» DATA SECTION:
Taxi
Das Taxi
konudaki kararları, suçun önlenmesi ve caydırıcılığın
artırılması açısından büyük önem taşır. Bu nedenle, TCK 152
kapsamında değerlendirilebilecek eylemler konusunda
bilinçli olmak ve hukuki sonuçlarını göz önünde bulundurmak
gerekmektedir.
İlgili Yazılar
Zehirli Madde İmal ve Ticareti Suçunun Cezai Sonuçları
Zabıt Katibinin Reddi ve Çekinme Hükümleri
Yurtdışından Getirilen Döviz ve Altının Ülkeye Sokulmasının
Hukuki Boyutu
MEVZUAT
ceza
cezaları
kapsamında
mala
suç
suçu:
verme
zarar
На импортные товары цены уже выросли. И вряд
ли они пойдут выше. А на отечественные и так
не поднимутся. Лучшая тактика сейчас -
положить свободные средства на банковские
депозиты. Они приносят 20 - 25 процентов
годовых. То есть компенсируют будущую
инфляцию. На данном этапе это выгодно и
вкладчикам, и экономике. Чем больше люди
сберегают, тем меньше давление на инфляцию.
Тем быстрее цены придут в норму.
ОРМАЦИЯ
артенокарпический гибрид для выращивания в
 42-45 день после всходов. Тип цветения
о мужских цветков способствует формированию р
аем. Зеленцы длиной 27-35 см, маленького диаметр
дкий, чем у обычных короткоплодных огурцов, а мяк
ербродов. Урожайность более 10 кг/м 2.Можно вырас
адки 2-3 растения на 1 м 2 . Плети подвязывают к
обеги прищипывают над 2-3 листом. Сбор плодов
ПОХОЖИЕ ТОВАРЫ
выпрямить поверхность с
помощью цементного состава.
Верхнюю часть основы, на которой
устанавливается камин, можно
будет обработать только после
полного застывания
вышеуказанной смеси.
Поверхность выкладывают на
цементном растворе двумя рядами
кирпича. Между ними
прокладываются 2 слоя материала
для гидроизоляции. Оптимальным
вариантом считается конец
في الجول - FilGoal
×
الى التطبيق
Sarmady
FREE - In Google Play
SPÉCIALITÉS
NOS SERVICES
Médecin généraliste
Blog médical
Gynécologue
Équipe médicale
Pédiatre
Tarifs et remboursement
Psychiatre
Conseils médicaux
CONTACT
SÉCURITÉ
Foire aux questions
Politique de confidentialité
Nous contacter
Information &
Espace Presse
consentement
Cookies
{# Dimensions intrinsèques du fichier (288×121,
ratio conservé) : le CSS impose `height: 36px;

» WHAT YOU SHOULD DO:
Nothing but the lines from the one containing "Information &" through the last line of the listing should be output, each exactly as written.

» ANSWER TO THIS EXERCISE:
Information &
Espace Presse
consentement
Cookies
{# Dimensions intrinsèques du fichier (288×121,
ratio conservé) : le CSS impose `height: 36px;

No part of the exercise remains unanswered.